● What the task asks:
Quote the data below in full, please, without altering anything.

● Records supplied:
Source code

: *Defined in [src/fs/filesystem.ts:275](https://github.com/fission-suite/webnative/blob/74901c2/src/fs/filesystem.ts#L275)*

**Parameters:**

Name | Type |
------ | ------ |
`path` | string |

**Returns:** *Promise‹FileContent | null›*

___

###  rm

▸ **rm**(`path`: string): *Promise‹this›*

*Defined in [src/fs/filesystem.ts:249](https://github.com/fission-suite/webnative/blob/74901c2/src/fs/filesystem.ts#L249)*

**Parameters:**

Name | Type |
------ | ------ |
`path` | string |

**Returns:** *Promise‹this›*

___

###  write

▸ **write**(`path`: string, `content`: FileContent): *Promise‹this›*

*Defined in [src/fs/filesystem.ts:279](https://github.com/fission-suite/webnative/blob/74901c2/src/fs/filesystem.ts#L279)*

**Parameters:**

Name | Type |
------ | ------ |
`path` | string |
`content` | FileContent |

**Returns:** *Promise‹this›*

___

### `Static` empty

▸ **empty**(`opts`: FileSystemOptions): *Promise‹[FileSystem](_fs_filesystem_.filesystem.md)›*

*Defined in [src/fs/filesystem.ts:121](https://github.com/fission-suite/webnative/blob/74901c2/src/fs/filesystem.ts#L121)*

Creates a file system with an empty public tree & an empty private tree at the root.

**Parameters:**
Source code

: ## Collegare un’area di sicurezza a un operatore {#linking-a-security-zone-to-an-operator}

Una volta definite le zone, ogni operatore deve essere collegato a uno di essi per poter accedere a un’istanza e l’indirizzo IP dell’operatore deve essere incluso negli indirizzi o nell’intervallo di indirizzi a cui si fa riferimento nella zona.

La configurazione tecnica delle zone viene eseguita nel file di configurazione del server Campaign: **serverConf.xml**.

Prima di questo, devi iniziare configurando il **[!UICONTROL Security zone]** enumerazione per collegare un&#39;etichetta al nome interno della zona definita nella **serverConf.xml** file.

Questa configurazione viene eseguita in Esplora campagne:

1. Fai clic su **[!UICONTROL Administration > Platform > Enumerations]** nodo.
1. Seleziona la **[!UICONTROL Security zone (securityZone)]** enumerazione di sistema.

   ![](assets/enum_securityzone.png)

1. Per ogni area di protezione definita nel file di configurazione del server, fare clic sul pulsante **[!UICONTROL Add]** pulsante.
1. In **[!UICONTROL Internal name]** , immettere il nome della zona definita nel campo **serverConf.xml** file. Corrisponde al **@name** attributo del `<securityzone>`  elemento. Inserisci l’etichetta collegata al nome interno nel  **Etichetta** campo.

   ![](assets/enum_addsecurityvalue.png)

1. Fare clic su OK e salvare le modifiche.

● Solution:
Source code

: *Defined in [src/fs/filesystem.ts:275](https://github.com/fission-suite/webnative/blob/74901c2/src/fs/filesystem.ts#L275)*

**Parameters:**

Name | Type |
------ | ------ |
`path` | string |

**Returns:** *Promise‹FileContent | null›*

___

###  rm

▸ **rm**(`path`: string): *Promise‹this›*

*Defined in [src/fs/filesystem.ts:249](https://github.com/fission-suite/webnative/blob/74901c2/src/fs/filesystem.ts#L249)*

**Parameters:**

Name | Type |
------ | ------ |
`path` | string |

**Returns:** *Promise‹this›*

___

###  write

▸ **write**(`path`: string, `content`: FileContent): *Promise‹this›*

*Defined in [src/fs/filesystem.ts:279](https://github.com/fission-suite/webnative/blob/74901c2/src/fs/filesystem.ts#L279)*

**Parameters:**

Name | Type |
------ | ------ |
`path` | string |
`content` | FileContent |

**Returns:** *Promise‹this›*

___

### `Static` empty

▸ **empty**(`opts`: FileSystemOptions): *Promise‹[FileSystem](_fs_filesystem_.filesystem.md)›*

*Defined in [src/fs/filesystem.ts:121](https://github.com/fission-suite/webnative/blob/74901c2/src/fs/filesystem.ts#L121)*

Creates a file system with an empty public tree & an empty private tree at the root.

**Parameters:**
Source code

: ## Collegare un’area di sicurezza a un operatore {#linking-a-security-zone-to-an-operator}

Una volta definite le zone, ogni operatore deve essere collegato a uno di essi per poter accedere a un’istanza e l’indirizzo IP dell’operatore deve essere incluso negli indirizzi o nell’intervallo di indirizzi a cui si fa riferimento nella zona.

La configurazione tecnica delle zone viene eseguita nel file di configurazione del server Campaign: **serverConf.xml**.

Prima di questo, devi iniziare configurando il **[!UICONTROL Security zone]** enumerazione per collegare un&#39;etichetta al nome interno della zona definita nella **serverConf.xml** file.

Questa configurazione viene eseguita in Esplora campagne:

1. Fai clic su **[!UICONTROL Administration > Platform > Enumerations]** nodo.
1. Seleziona la **[!UICONTROL Security zone (securityZone)]** enumerazione di sistema.

   ![](assets/enum_securityzone.png)

1. Per ogni area di protezione definita nel file di configurazione del server, fare clic sul pulsante **[!UICONTROL Add]** pulsante.
1. In **[!UICONTROL Internal name]** , immettere il nome della zona definita nel campo **serverConf.xml** file. Corrisponde al **@name** attributo del `<securityzone>`  elemento. Inserisci l’etichetta collegata al nome interno nel  **Etichetta** campo.

   ![](assets/enum_addsecurityvalue.png)

1. Fare clic su OK e salvare le modifiche.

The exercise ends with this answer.